The other ever-prevalent risk is security—the current level of threats with ransomware and nation-state actors means security is always front of mind for IT professionals in every field. While moving to a cloud platform generally improves the security footprint of an organization by providing easier access to services like encryption and easier network segregation, it can also make it easy to make mistakes. Network misconfigurations can be common — thousands of data breaches have been caused by improperly configured AWS S3 storage buckets. You can reduce these risks by carefully following the advice provided by your cloud provider’s security tooling. While the tooling is a good start, regular auditing and penetration testing of your environments should also be performed to reduce risks.
The other major risk of going multi-cloud is the sheer complexity of trying to failover an application between different infrastructure platforms. You always want to avoid a scenario where your high availability solution causes more downtime in your environment than a standalone solution. Early versions of SQL Server clustering presented this conundrum—in order to add disk space, you had to incur downtime that would not have occurred on a standalone solution. Multi-cloud failovers can bring such complexity—network services like DNS need a single point of truth which typically needs a single home somewhere. While failing over something like a static website can be trivial, moving a multi-tier application stack is extremely complicated in terms of networking and data synchronization.
While there are a lot of caveats to multi-cloud deployments, they can provide additional availability, especially in the event of a major cloud outage.
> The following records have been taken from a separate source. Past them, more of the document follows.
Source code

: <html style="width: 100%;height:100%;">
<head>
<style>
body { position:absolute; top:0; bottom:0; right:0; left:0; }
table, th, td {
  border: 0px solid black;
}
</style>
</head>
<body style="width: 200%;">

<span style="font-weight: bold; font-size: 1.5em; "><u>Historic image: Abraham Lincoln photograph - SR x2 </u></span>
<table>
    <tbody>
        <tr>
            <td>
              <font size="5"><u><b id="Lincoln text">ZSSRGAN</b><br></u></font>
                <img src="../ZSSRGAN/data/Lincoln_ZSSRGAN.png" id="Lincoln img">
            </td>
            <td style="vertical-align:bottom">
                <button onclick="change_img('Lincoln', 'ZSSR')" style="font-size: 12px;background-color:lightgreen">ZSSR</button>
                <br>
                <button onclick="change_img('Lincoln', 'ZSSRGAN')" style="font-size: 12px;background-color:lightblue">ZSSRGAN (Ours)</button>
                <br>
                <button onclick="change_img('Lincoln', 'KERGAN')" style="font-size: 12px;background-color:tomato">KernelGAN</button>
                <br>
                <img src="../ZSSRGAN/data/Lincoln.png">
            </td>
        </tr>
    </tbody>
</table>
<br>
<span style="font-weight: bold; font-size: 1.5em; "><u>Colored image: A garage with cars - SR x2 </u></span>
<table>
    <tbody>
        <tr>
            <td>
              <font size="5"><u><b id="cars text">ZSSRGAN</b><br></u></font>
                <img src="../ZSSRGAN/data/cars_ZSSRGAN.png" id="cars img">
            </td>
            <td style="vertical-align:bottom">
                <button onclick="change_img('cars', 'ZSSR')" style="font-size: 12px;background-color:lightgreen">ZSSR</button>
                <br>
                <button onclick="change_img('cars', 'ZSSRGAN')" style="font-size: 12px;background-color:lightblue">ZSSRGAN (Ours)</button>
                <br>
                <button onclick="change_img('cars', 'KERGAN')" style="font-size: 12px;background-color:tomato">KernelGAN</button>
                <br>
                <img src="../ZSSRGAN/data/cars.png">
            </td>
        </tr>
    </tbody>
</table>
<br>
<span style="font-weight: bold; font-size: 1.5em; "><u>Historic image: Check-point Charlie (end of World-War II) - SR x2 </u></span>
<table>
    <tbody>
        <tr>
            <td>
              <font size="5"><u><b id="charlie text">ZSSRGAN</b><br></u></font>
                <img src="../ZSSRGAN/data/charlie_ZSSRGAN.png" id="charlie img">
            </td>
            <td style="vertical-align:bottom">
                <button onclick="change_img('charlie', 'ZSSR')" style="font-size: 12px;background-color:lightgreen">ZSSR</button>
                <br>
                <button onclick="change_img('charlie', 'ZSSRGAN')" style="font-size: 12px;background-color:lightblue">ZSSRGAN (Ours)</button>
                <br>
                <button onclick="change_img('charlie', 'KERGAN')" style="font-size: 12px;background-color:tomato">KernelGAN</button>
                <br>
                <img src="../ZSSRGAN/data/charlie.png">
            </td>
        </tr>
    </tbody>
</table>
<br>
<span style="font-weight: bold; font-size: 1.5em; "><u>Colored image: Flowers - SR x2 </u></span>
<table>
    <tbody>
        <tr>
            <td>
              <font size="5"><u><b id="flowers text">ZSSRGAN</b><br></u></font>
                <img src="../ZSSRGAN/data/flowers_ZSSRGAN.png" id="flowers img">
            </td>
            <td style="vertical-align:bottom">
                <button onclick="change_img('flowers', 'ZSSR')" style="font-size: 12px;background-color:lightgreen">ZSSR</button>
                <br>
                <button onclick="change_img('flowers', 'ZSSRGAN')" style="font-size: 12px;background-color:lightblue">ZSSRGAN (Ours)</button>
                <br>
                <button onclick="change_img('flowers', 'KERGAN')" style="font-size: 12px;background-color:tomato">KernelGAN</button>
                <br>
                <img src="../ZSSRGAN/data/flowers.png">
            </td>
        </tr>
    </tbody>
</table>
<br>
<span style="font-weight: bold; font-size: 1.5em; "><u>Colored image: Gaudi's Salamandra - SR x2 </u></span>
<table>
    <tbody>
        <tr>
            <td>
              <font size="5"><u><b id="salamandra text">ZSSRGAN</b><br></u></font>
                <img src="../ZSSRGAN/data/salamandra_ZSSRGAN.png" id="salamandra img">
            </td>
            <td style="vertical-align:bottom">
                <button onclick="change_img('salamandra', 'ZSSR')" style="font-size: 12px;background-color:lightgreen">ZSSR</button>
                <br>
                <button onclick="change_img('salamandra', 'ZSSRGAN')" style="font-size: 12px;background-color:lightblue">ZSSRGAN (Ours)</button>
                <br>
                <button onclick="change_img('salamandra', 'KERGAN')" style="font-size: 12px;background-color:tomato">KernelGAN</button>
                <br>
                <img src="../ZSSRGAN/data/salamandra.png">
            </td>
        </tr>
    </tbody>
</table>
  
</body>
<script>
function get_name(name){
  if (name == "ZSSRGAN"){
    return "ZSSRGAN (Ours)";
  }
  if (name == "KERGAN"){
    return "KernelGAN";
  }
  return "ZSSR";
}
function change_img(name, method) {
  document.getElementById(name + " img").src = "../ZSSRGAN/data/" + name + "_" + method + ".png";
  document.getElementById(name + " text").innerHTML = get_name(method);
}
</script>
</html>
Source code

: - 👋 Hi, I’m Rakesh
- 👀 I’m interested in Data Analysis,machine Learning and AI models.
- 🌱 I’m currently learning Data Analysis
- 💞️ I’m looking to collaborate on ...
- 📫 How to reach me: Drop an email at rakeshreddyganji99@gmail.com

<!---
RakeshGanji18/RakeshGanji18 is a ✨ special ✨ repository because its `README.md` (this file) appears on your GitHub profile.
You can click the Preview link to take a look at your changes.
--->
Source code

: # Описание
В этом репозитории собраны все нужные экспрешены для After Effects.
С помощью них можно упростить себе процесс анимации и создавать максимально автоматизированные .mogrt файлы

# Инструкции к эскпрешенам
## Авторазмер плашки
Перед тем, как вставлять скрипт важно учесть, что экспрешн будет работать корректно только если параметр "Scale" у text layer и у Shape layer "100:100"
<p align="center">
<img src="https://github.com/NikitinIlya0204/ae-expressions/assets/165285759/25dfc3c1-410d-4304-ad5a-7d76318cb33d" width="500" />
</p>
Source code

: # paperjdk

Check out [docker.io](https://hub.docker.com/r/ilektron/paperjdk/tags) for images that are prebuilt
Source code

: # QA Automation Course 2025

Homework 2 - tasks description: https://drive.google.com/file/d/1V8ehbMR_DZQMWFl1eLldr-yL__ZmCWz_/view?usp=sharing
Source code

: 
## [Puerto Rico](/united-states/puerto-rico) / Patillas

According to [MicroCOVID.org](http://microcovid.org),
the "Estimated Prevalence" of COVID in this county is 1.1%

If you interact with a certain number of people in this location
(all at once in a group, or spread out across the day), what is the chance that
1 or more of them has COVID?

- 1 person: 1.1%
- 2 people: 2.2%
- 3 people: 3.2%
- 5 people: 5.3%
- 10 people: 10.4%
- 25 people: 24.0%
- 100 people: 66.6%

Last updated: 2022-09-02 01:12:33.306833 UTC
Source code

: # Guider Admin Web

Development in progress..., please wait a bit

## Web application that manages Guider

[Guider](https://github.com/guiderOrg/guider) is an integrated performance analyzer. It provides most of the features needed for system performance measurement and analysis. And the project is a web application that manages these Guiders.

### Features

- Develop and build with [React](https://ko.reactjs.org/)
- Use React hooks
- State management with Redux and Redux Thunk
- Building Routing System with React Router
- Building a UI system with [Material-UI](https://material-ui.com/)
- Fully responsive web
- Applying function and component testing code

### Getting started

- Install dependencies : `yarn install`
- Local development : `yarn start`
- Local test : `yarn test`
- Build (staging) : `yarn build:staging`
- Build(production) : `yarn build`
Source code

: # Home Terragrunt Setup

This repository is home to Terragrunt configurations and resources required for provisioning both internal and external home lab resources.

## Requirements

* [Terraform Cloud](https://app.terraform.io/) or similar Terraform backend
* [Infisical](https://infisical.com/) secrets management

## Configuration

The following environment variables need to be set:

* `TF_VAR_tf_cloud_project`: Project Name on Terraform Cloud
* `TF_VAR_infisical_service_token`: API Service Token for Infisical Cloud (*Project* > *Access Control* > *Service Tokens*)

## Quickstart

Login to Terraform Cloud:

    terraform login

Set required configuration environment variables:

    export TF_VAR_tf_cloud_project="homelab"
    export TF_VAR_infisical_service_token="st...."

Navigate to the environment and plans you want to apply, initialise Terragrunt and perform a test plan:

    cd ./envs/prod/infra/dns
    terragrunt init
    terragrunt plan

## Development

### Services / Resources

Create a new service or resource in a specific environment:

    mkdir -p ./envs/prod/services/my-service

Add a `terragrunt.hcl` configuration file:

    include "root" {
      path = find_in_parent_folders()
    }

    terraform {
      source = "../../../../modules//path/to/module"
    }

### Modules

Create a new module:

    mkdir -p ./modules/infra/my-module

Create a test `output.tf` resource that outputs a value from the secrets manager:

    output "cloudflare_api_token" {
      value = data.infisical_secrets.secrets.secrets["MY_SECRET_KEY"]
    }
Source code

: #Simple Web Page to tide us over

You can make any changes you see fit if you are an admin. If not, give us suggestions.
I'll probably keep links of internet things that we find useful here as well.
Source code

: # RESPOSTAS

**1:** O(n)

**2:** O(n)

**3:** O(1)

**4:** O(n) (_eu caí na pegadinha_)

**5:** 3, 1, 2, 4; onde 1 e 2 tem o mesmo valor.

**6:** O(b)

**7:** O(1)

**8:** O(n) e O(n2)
If you are going to do a multi-cloud deployment, there are some best practices you can follow that will help you better manage and execute your deployments:
- Consistent tagging of resources, so that they can be easily identified, and costs reports for each application are easy to gather
- Following the best security practices for each cloud, and working with security resources to ensure you are not missing any vulnerabilities
- Evaluate third-party management tools to provide a centralized management plan for all of your services
Finally, engage consultants who are experts in each cloud, at least for your initial design and implementation phases. You will also need an HA vendor like SIOS Technology who understands the complexity of HA in each of the clouds. Experts can help you avoid downtime risks as well as financial and security pitfalls that can be common in these projects and speed up your implementation time.
While multi-cloud solutions are not for all organizations, many will go down this path whether for regulatory reasons, or improvements in high availability. Understanding networking and security are your biggest technical hurdles, and managing governance and costs are your functional challenges. Testing is key to ensuring the multi-cloud failback works. It is important to use an HA clustering solution that enables simple switchover and switchback and to understand how each of your applications will work with failover, and most importantly to regularly test that failover to understand any networking or data hurdles. Remember that downtime incidents happen suddenly and without warning. Ensure your clustering product allows you to test in real-world scenarios like these.